Along the way Donald continues to flip-flop on campaign promises whilst Conway assures us that her new work-hubby seldom means what he says. We’ll see if she can spin him out of a looming cloud of Russian hacking may have compromised her boss himself.

          Sadly, Donald may, amid his pique, take it all out on anyone he dislikes, or who don’t “treat him nice,” and begin to use police powers to teach them a lesson. If so, mark it as a sign of the Apocalypse.

          We deserve better but, when ours is ancient history, a latter-day poet may discover Shelley’s poem “Ozymandias” and liken it to a future American wasteland where “…two vast and trunkless legs of stone stand in the desert…(and) half-sunk, a shattered visage lies” with “…frown and wrinkled lip and sneer of cold command…” and the cold postscript that “nothing beside remains ‘round the decay of that colossal wreck…”–then perhaps a footnote referencing to an arrogant billionaire confidence man in a day when people voted away their freedom for tempting fleshpots of hoped-for “change.”

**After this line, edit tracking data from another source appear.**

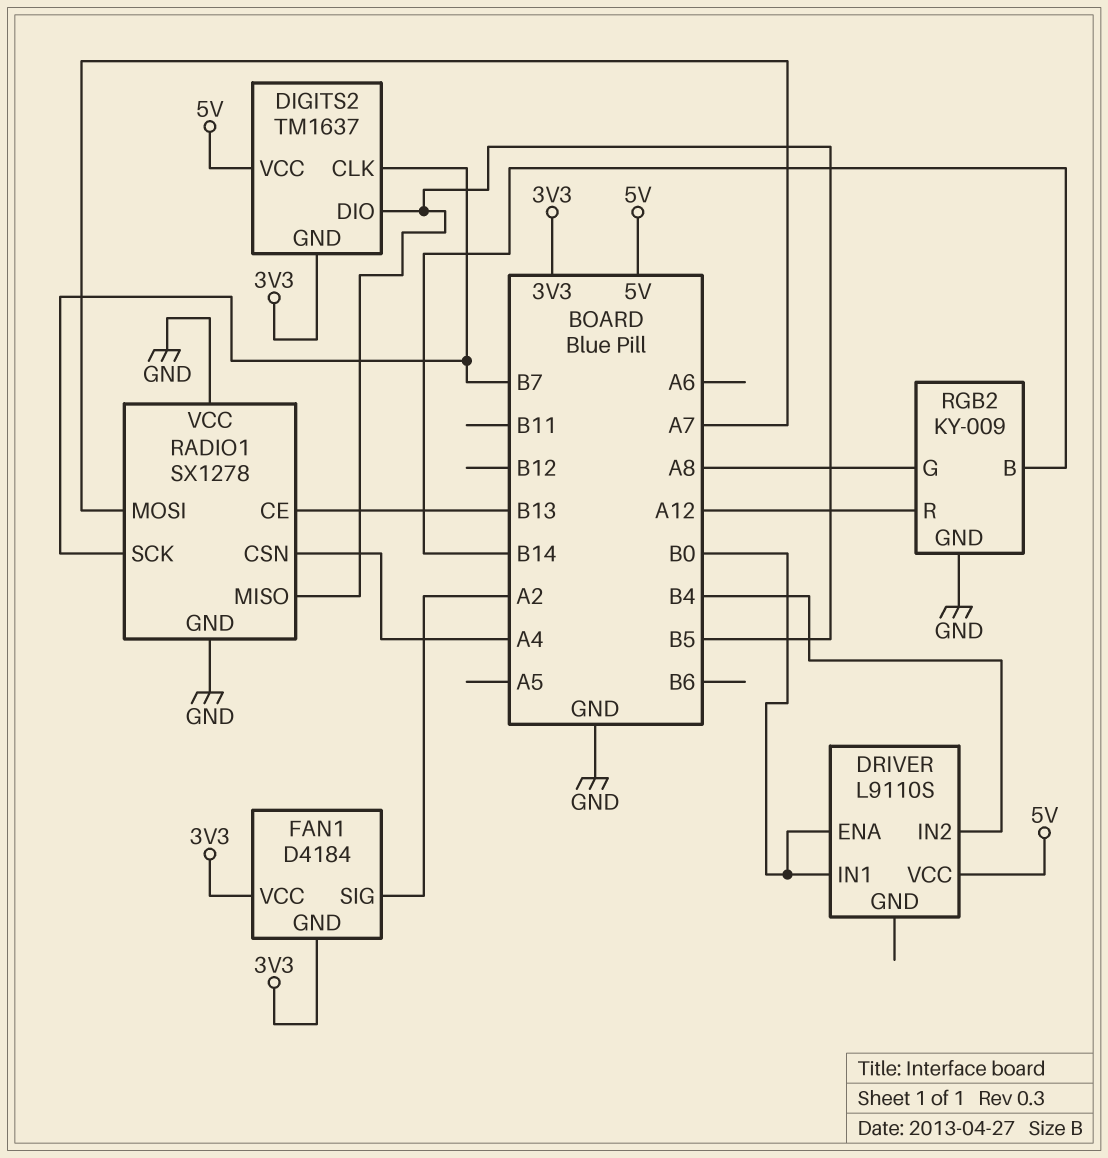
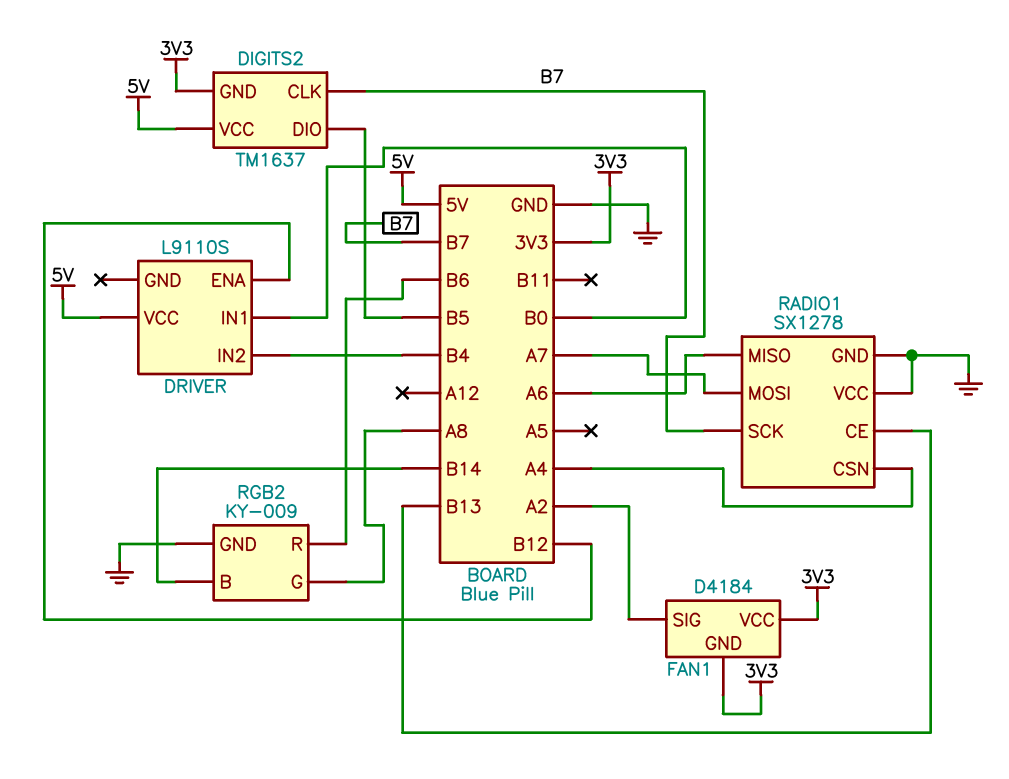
DRIVER pin ENA: B0 -> B12
RADIO1 pin MISO: B5 -> A6
RGB2 pin R: A12 -> B6

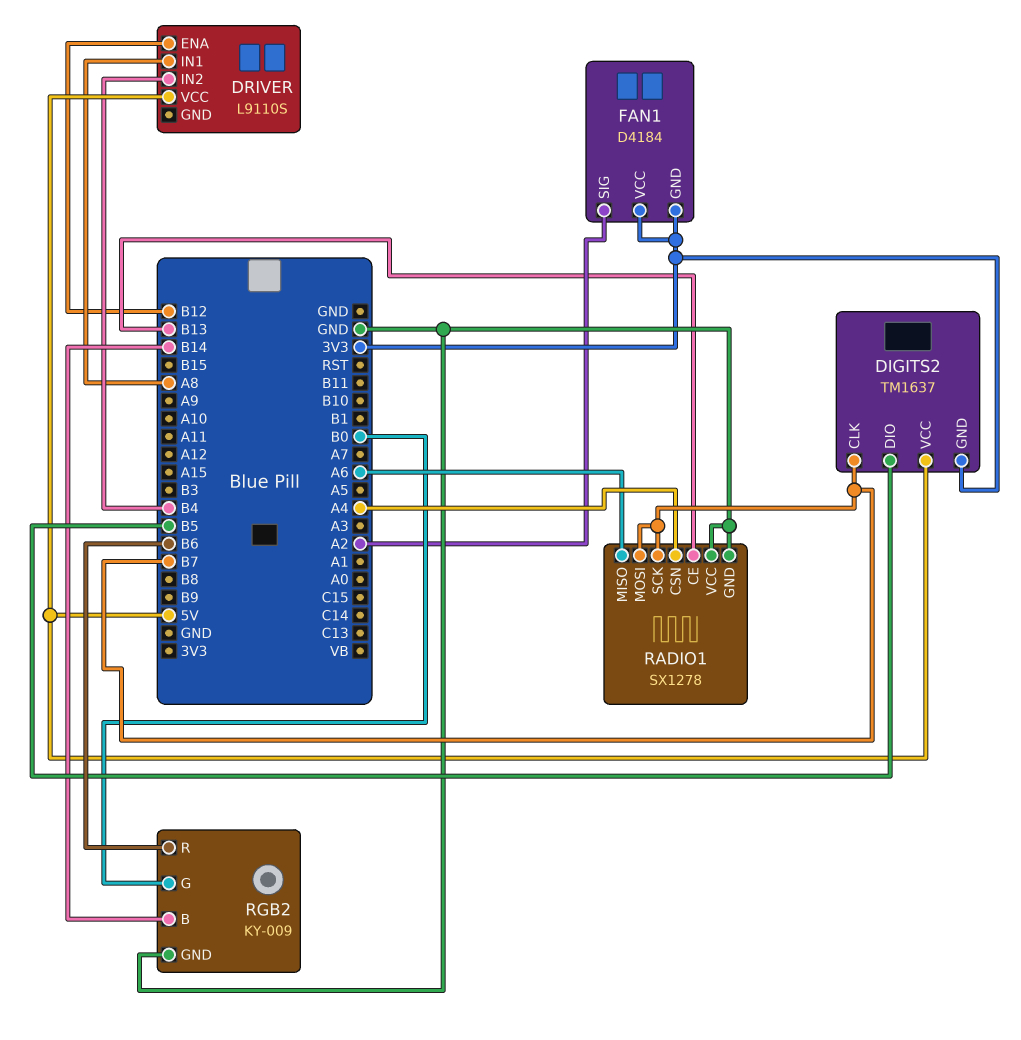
DRIVER pin IN1: B0 -> A8
RADIO1 pin MOSI: A7 -> B7
RGB2 pin G: A8 -> B0

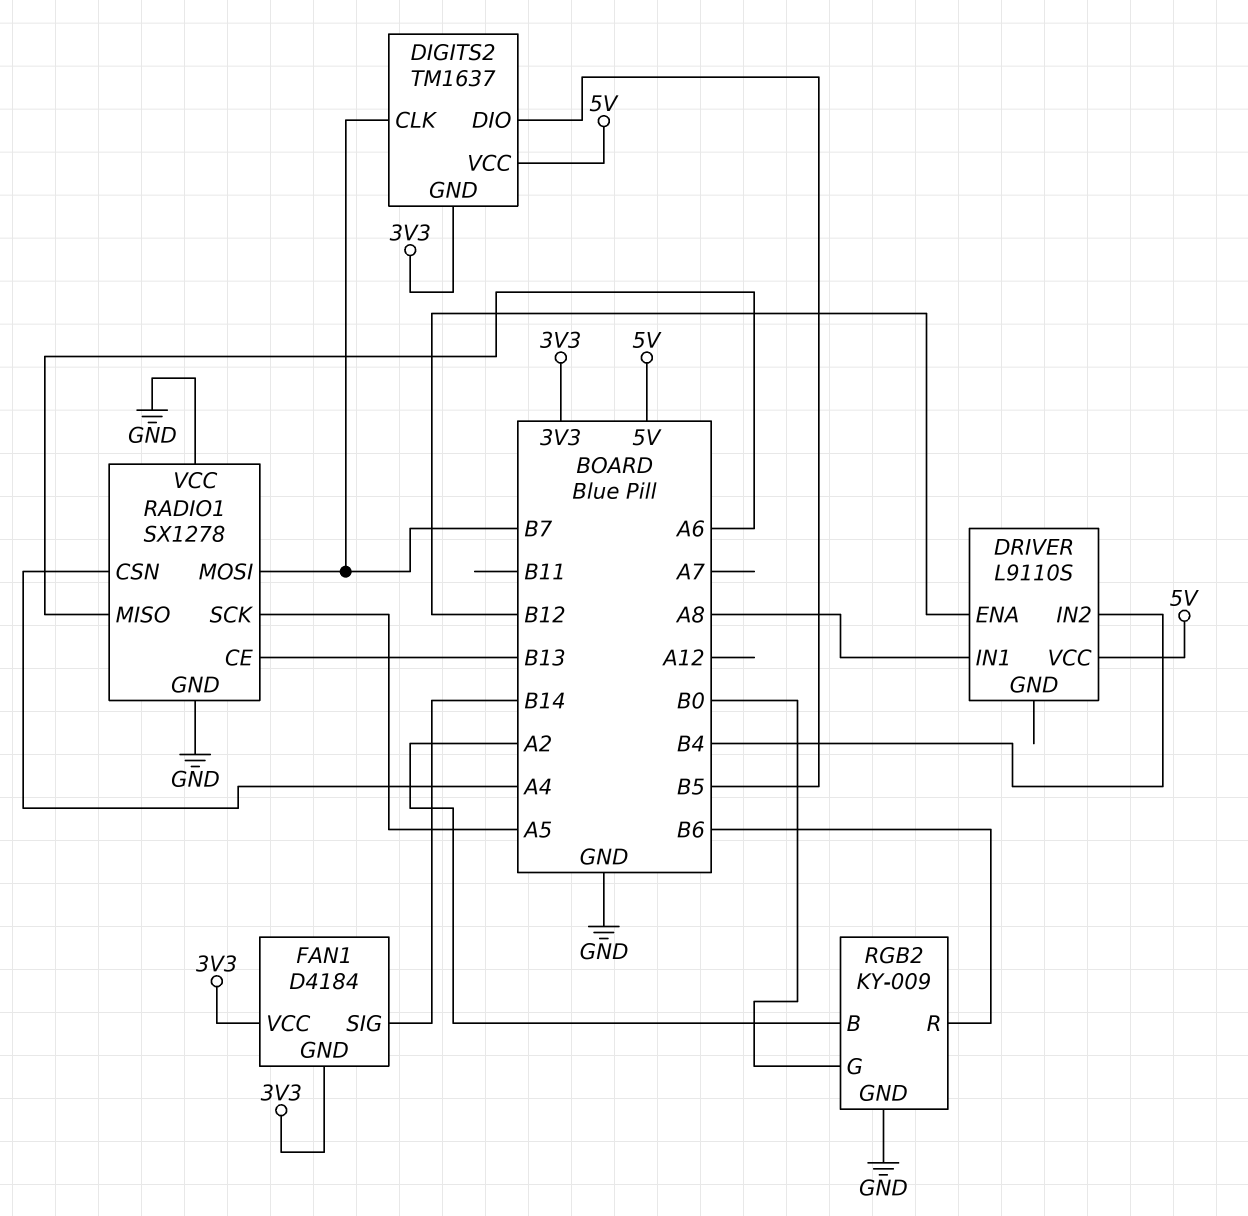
FAN1 pin SIG: A2 -> B14
RADIO1 pin SCK: B7 -> A5
RGB2 pin B: B14 -> A2

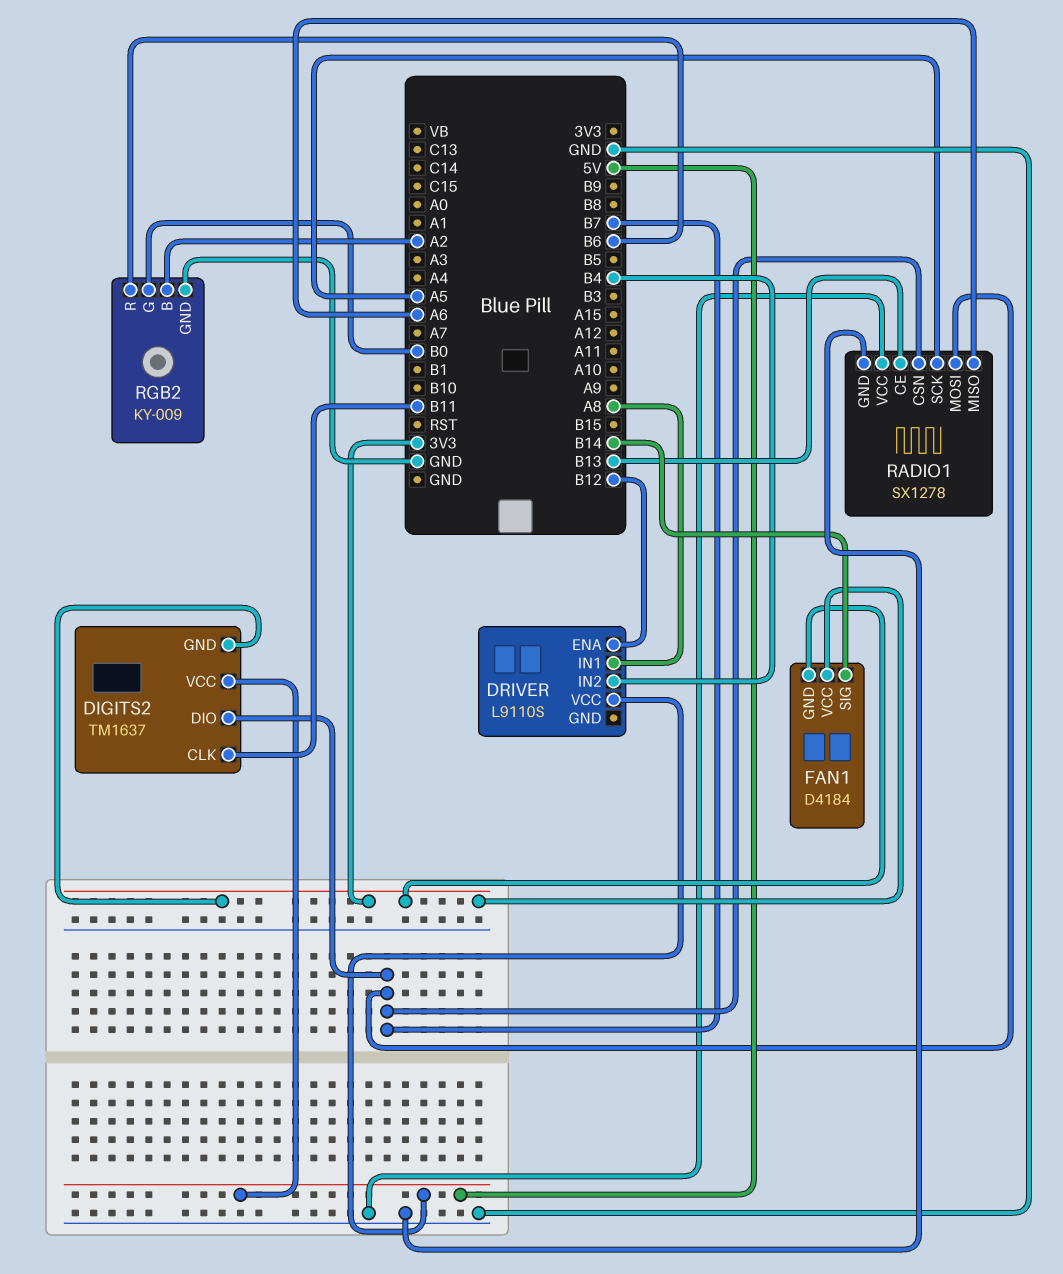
DIGITS2 pin CLK: B7 -> B11
DIGITS2 pin DIO: B5 -> B7
RADIO1 pin CSN: A4 -> B7

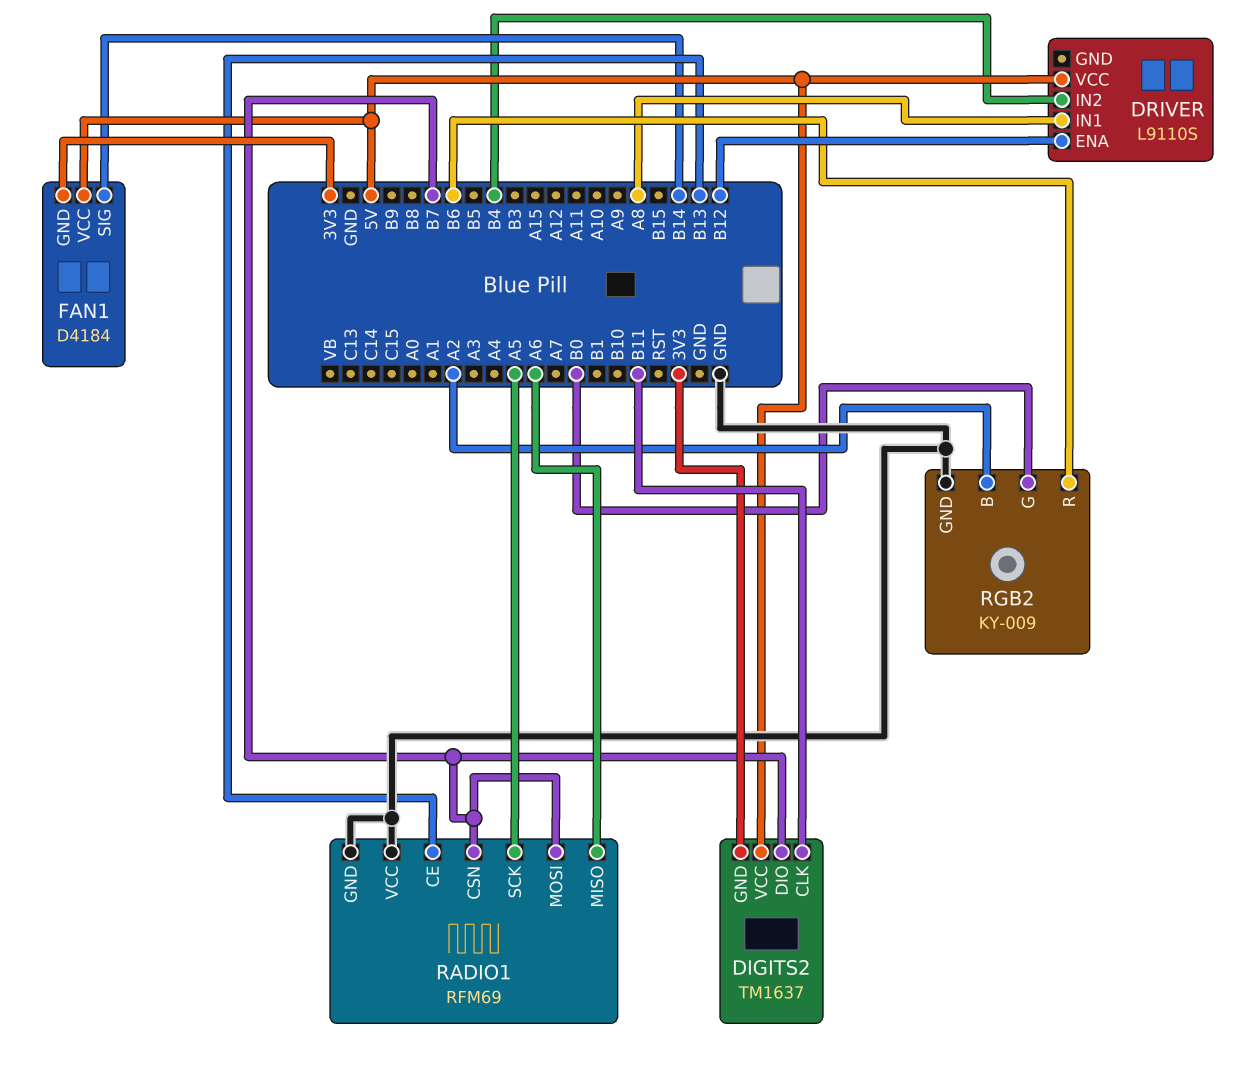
FAN1 pin VCC: 3V3 -> 5V
RADIO1: SX1278 -> RFM69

          For now, Inauguration day cometh, and the world will see Donald in all his glory. Next day, cometh a Reality Show the likes of which he never dreamed.

          What distinguishes America, said Walt Whitman, was that here, presidents tip their hats to the people, not the other way around. Keep an eye on Donald’s “Make America Great” cap in coming days, and learn to bow before it.


3 Responses to “In All His Glory”

  1. day by day, i am more sickened than the day before, that this is what we are stuck with for the next 4 yrs.

  2. John, this is quite possibly your best work. You’re so darned smart (and hide it well 😜)! When Drumpf impugned the character and works of John Lewis, I believe he assaulted those of us who never ever forget the evolution of civil rights.

  3. Amen!! I just saw a patient who says she has PTSD over this whole Trump thing. Many of us are terrified and are marching tomorrow. My daughter and I are marching in Atlanta, my young grand-daughter (16), a real

    feminist , is going to D.C. and says “Nammy, we are going to hear Gloria Steinem!!. So good to know that young women of this generation realize it isn’t a done deal yet….that this clown could defeat such a smart, balanced and rational woman requires more consciousness-raising.